** Your instructions **
State how many lines in the listing below include the word "hand". Give nothing but the number.

** Dataset records **

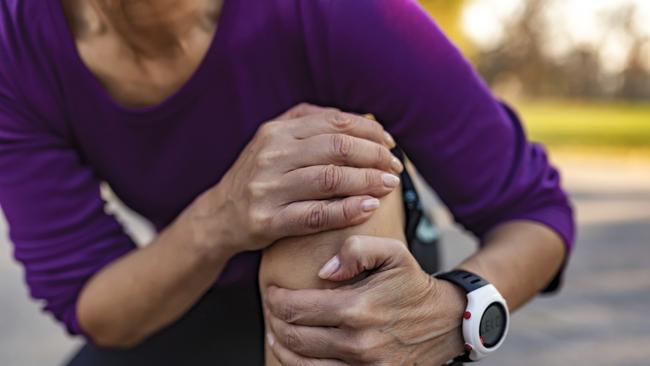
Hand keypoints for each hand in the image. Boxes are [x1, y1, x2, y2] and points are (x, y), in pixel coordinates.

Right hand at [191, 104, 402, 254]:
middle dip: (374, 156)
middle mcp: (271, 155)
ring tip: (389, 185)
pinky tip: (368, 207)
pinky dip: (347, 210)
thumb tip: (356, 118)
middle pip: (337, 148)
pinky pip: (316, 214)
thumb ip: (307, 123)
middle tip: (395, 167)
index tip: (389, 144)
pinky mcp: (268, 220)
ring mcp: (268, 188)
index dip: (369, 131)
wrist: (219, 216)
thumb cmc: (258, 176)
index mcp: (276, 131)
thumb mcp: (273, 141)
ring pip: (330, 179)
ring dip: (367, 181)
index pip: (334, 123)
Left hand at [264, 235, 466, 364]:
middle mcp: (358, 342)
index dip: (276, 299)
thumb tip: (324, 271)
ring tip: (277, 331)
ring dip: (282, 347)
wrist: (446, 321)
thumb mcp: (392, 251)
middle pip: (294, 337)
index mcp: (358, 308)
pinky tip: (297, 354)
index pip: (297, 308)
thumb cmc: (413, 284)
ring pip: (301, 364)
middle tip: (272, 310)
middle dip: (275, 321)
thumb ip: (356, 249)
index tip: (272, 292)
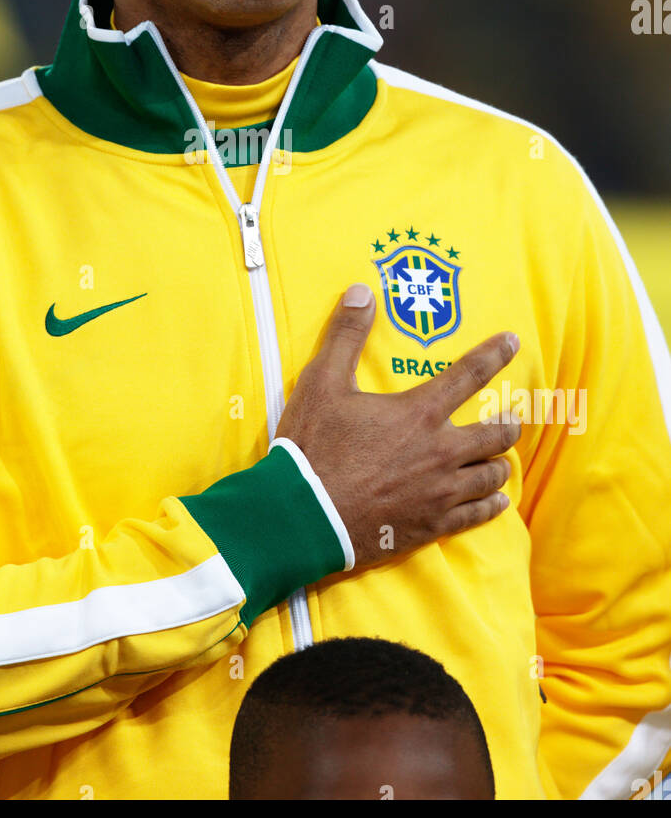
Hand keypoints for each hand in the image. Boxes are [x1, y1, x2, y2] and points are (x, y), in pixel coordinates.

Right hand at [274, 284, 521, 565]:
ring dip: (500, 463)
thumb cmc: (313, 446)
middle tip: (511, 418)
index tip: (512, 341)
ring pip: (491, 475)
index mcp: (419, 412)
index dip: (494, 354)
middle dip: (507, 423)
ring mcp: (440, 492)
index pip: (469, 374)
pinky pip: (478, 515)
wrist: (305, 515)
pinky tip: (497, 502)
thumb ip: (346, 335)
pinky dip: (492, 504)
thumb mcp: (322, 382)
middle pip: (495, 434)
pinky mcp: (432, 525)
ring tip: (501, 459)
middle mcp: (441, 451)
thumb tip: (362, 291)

--

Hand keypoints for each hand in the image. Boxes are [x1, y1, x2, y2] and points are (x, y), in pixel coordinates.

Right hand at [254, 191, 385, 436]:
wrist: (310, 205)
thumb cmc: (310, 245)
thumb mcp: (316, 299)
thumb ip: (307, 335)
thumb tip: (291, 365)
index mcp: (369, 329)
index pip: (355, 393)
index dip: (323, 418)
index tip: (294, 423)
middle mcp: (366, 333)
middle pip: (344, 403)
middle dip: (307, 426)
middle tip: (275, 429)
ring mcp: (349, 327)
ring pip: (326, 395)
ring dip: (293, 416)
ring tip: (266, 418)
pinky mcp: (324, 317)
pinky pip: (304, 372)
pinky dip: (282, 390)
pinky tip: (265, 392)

** Exercise solution **
7